Hey, I've actually been wondering about this the last few days given linkedin shows high numbers of applicants for recently posted jobs. I have one main question - are you submitting multi-page resumes? I've been wondering if I should basically be submitting a CV for cold applications with a focus on resume scanning, and have a 1 page resume that I can send when communicating with real people

notsurenymore|2 years ago

I try to keep my resume to one page, it’s just old advice I love heard since I was a kid. I’m not sure if it’s still good advice though, I’ve seen suggestions that it’s a hold over from before online ATS systems were common.

I also try to keep the formatting simple in hopes that the parser has an easier time. I had a previous resume that had a slightly more complex layout that I thing compiled down to tables, but recently I’ve been using one with a simpler linear/hierarchical format.

I’ve also removed some stuff I used to have on there, such as contributions to open source projects. No one I’ve ever talked to has cared about that stuff, even when the market was easier, but I suspect that’s partly because the OSS stuff I’ve done is in a different domain from my professional career.

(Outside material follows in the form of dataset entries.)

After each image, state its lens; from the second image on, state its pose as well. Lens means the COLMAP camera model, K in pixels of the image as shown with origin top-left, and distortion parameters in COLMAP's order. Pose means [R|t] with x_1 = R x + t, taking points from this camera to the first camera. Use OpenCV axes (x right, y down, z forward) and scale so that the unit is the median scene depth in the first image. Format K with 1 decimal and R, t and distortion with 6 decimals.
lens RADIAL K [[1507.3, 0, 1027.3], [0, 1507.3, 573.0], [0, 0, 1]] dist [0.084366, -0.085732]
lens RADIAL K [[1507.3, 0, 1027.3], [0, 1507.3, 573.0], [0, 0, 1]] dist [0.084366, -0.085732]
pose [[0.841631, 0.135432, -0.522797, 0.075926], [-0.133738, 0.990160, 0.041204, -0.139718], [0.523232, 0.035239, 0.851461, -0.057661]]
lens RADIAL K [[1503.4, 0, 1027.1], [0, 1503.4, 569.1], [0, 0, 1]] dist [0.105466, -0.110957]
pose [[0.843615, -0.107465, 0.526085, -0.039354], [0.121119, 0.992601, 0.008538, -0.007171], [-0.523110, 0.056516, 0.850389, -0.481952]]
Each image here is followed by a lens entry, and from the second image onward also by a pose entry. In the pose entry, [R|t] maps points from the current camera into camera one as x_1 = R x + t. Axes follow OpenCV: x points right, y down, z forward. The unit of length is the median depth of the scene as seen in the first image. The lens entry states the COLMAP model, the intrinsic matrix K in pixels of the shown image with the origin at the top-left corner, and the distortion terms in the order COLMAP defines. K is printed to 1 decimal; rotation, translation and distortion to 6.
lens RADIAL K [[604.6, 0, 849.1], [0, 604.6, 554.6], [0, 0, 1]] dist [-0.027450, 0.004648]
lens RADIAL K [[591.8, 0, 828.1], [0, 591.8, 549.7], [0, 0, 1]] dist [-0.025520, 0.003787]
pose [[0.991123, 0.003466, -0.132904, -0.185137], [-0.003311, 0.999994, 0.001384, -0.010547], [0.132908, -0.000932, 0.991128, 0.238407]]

Right now, most rejections I get at the ATS stage don’t come till 2-3 weeks after the application.

bluGill|2 years ago

Your goal is to have enough keywords that the automated tools pass you onto the hiring manager. You can find these in the job description, so make sure all keywords that even somewhat fit are there (don't claim something you don't have! - that might get you an interview but will kill your chance even if otherwise you were fine).

The real goal is when a human reads your resume they decide to call you in for an interview. That human doesn't have time for your whole CV, so even though it might get you to that person, it won't get you an interview: forget about the cold applications to a program, you are just wasting the other person's time if you get past the machine. If you have a job only apply to jobs you have looked into enough to know they are worth accepting an offer if you get one. If you don't have a job you can't be as picky - but you have a lot more time to investigate potential companies and design a resume to get their attention.

So my advice as someone who might read your resume: read the job ad and then modify your resume to make it fit. Don't remove unrelated jobs, but make them a couple lines, while jobs where you did things more inline with what they want get more attention. I only glance at cover letters so I wouldn't recommend you spend much time on them. Note that the above is focused on me - others are different but I can only advise how to get my attention: you get to figure out how/if it generalizes.

Honestly, finding someone worth hiring is hard. I want to know if you can do the job and nothing about the process is very good there.